▶ Work item
Consider the entries given below. Count the lines that include "eherbalsklep" and give only the count.

▶ Records to process
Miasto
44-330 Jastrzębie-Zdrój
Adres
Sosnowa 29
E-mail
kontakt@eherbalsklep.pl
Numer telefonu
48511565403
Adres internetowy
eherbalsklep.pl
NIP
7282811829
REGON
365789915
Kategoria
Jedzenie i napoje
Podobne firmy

▶ Completed task
2